UN says financial crisis boosts organized crime
UNITED NATIONS — The world financial crisis offers organized crime a unique opportunity to return to the global banking systems from which it had been barred by sanctions imposed after the Sept. 11, 2001 terror attacks, the U.N.’s top anti-crime official said Wednesday.
Antonio Maria Costa, executive director of the United Nations Office on Drugs and Crime, said that until the onset of the financial crisis in 2008, the banking system “has been very active and clean,” forcing organized crime to return to cash transactions.
“That was basically the situation until the financial crisis, which started as a liquidity problem, an unwillingness of banks to (engage in) inter-banking transactions,” Costa said. “So you have on the one hand a supply, resources, cash from organized crime and you have banks very (that are) illiquid and striving for cash. Well, that is really license for organized crime to penetrate into the financial system.”
Costa made his remarks at the launch of the U.N.’s West Africa Coast Initiative, a multi-agency program to fight organized crime across the war-torn region, which has in recent years become a major transit hub for cocaine traveling from South America headed for Europe.
He said that while the problem of banks being penetrated by organized crime was not really a problem in impoverished West Africa, it was a growing in South America and Europe, contributing to the rise of organized crime in the region.
Costa said the groups also are involved in smuggling counterfeit medications, stolen oil as well as toxic waste for dumping in West Africa to avoid strict environmental regulations elsewhere.

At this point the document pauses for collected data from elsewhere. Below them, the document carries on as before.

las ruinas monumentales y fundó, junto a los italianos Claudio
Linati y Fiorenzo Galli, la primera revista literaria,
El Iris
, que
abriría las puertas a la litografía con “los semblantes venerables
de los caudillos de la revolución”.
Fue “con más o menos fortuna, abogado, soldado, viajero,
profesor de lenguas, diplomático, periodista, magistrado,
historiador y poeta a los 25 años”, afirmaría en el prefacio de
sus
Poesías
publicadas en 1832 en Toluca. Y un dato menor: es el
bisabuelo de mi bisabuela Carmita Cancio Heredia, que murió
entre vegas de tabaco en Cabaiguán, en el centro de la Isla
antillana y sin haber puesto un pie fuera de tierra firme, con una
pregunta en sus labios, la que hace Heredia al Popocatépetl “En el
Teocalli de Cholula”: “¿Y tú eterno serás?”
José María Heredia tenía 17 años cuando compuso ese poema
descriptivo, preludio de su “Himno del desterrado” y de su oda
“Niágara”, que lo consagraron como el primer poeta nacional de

“Europe is not only the destination of drugs, Europe seems to be the origin of a number of problems facing West Africa through organized crime. Namely the export of toxic waste, as well as the illicit export of so-called E-waste, or electronic waste,” such as circuit boards, old computers and monitors, Costa said, adding that Europe creates about 8.7 million tons each a large part of which is dumped in West Africa to avoid stricter environmental regulations elsewhere.

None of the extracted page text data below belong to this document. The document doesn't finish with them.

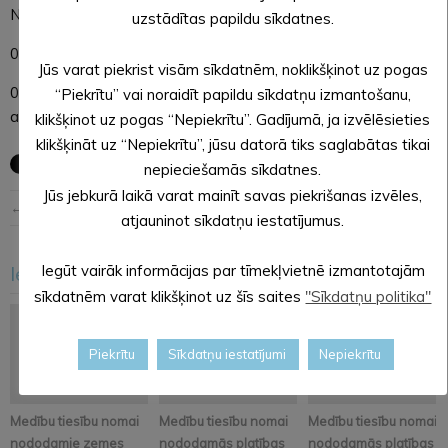
Nr.7905 Rīga – Jaunlaicene – Alūksne
uzstādītas papildu sīkdatnes.
06.reiss plkst.5:40 no Alūksnes AO uz Rīgu un
Jūs varat piekrist visām sīkdatnēm, noklikšķinot uz pogas
01.reiss plkst.13:30 no Rīgas SAO uz Alūksni
“Piekrītu” vai noraidīt papildu sīkdatņu izmantošanu,
ar izpildi svētdienās.
klikšķinot uz pogas “Nepiekrītu”. Gadījumā, ja izvēlēsieties
klikšķināt uz “Nepiekrītu”, jūsu datorā tiks saglabātas tikai
nepieciešamās sīkdatnes.
Jūs jebkurā laikā varat mainīt savas piekrišanas izvēles,
← Iepriekšējā ziņa
Nākošā ziņa →
atjauninot sīkdatņu iestatījumus.
Iesakām arī šo
Iegūt vairāk informācijas par tīmekļvietnē izmantotajām
<
>
sīkdatnēm varat klikšķinot uz šīs saites
"Sīkdatņu politika"
Piekrītu
Sīkdatņu iestatījumi
Nepiekrītu
Medību tiesību nomai
Medību tiesību nomai
Medību tiesību nomai
nododamie zemes
nododamās platības
nododamās platības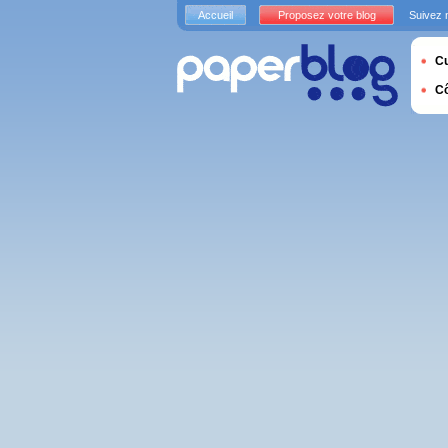
Accueil
Proposez votre blog
Suivez 
Cu
C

A report by Costa’s agency painted a devastating picture of organized crime in West Africa, where profits from cocaine and stolen oil rival total billions of dollars and rival the gross national products of countries like Sierra Leone and the Ivory Coast.
The anti-crime initiative counts on the support from various U.N. agencies including the Department of Peacekeeping and Interpol and will operate in the Ivory Coast, Sierra Leone, Guinea Bissau and Liberia.
Andrew Hughes, the U.N. police adviser, said the program would seek to build up local police forces in these countries essentially by vetting and training local policemen.
“It will be regionally coordinated, internationally mentored but locally owned,” Hughes said, adding that some work is also under way to develop the courts, prosecutors and correction facilities.